After six days off, I anticipated being greeted by a stack of stuff and a pile of emails. It was Christmas and nobody wanted to work. There was a little mail in my box, nothing on my desk, and only a few emails, even less needing immediate attention. A pleasant surprise.

Not that I need someone giving me work. I have plenty. Besides, I work in a large public library. There is always too much to do.

I started the day by listening to music. I'm helping with a digital story about a Sacramento band from the early 90's. I helped film the interview last week. The band member had some records, a 33 and three 45's. This is a test. How many of you know what I'm talking about? I used a record player with a CD-ROM burner to make the music digital. While I was doing this I scanned record covers and images.

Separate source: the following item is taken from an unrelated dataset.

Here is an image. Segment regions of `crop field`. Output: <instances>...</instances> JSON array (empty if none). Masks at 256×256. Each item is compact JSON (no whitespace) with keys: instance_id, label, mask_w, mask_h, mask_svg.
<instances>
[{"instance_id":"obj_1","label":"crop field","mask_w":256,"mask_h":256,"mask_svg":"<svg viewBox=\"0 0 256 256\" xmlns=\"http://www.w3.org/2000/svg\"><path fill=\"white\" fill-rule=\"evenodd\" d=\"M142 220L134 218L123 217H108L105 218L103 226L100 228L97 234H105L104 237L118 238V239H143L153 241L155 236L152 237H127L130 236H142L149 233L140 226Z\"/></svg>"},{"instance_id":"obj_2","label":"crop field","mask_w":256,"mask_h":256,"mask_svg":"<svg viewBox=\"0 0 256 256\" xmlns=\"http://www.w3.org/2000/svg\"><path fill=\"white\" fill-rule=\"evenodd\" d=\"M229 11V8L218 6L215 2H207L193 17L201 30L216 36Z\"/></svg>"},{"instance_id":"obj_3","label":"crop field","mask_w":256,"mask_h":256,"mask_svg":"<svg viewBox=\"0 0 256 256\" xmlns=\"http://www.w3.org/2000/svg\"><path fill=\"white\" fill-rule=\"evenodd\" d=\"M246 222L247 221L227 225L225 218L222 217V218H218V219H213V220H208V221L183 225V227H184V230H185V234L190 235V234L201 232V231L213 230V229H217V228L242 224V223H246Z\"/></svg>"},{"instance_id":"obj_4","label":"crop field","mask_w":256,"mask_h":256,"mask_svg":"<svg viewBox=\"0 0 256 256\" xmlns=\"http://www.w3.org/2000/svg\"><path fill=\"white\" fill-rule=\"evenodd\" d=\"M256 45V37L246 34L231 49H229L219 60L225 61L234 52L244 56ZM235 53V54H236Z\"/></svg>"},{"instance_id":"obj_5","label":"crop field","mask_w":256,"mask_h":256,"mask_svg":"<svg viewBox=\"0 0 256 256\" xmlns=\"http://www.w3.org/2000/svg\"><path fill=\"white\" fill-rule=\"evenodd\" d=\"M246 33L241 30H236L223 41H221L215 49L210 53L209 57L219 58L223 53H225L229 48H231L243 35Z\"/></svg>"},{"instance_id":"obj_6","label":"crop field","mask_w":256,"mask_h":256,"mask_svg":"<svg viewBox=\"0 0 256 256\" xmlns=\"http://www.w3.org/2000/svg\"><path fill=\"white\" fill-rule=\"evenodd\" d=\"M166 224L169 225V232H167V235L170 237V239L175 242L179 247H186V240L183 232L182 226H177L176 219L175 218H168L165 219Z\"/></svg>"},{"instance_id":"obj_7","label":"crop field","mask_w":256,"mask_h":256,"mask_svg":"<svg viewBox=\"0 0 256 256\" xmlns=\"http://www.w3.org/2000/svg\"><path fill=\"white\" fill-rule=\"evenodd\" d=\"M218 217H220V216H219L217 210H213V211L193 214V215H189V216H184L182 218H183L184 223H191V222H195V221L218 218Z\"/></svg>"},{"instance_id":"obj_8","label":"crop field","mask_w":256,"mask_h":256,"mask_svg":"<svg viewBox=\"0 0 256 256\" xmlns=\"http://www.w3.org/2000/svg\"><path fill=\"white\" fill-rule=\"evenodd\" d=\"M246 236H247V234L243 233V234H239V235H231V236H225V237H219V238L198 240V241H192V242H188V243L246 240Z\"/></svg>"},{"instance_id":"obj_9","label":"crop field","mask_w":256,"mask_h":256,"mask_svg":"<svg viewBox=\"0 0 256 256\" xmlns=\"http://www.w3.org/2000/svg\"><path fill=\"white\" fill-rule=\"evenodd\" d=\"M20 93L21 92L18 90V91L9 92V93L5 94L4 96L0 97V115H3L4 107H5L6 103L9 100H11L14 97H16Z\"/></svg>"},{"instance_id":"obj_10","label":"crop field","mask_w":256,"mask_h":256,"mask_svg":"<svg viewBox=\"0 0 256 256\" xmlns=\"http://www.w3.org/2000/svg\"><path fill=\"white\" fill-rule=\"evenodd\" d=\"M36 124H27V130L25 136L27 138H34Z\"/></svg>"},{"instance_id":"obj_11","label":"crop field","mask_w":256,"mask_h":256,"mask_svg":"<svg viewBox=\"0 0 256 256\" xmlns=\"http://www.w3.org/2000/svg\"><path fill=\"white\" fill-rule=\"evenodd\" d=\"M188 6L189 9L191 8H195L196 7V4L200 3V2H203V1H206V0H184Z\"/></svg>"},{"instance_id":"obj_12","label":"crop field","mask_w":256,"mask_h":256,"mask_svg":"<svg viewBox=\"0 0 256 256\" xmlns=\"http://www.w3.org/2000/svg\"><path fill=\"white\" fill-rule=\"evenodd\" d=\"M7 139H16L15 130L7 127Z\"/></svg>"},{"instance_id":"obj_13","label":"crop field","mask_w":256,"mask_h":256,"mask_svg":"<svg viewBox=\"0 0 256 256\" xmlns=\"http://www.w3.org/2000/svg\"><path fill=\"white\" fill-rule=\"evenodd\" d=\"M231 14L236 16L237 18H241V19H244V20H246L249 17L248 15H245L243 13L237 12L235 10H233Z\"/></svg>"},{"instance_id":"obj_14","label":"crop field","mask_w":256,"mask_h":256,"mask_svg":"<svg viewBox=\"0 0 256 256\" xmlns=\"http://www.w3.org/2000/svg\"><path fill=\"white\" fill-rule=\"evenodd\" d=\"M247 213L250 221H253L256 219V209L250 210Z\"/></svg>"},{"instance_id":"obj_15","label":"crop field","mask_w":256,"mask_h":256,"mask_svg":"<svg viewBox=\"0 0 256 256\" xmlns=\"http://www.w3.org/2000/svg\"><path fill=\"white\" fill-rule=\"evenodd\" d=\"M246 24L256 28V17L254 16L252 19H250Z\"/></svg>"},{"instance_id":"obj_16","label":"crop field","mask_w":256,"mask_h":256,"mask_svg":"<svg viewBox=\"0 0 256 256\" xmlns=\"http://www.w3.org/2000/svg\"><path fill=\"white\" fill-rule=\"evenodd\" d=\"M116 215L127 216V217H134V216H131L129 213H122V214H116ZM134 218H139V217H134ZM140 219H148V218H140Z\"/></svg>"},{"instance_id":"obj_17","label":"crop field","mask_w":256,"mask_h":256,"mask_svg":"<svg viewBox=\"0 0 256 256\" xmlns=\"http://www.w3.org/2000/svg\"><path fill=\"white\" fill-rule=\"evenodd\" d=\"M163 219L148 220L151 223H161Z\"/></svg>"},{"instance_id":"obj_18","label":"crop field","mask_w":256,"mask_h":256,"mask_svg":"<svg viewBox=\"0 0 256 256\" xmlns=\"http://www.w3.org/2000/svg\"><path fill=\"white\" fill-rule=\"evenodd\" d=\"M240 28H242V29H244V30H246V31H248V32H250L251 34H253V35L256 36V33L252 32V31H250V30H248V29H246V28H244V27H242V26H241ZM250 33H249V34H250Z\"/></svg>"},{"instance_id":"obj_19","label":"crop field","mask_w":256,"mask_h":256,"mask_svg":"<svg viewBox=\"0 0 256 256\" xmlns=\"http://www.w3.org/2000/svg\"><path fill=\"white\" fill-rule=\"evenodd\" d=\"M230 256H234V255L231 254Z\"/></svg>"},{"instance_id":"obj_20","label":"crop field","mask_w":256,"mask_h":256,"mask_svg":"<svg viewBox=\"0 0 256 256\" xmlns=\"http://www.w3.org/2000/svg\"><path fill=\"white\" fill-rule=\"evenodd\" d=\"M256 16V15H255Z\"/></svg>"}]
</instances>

Yes, I can occasionally multi-task. But, I'm a guy. It's hard. What I have learned to do, mostly in the Library, is to concentrate on one thing at a time with the ability to set it aside at a moments notice to concentrate on another task. This way, when a colleague or patron asks a question, I don't get flustered or upset. Twenty years of experience helps.

Today, I worked on a digital story; printed a half sheet brochure/announcement for an up-coming program; helped find a Federal Document CD-ROM then helped the patron access the CD-ROM on his laptop; transferred music from records to CD-ROM to iTunes; scanned images to drive, backed them up on a PC, then transferred them to iPhoto; worked briefly with several periodicals questions; tried to find out how much gold was imported over the last few years; helped patrons sign up for programs; helped users sign up for Internet; etc., etc.

Officer just walked through wearing a bullet-proof vest. Just finished speaking with a Census 2010 worker looking for places to hire and train others for the Census. Patron just walked though wearing a huge home-made sign saying something about not forcing people to stand in lines.

Whoa! Days only half over.

Gerald F. Ward

1 comment:

  1. ... and tomorrow's not only a full moon, but it's a blue moon!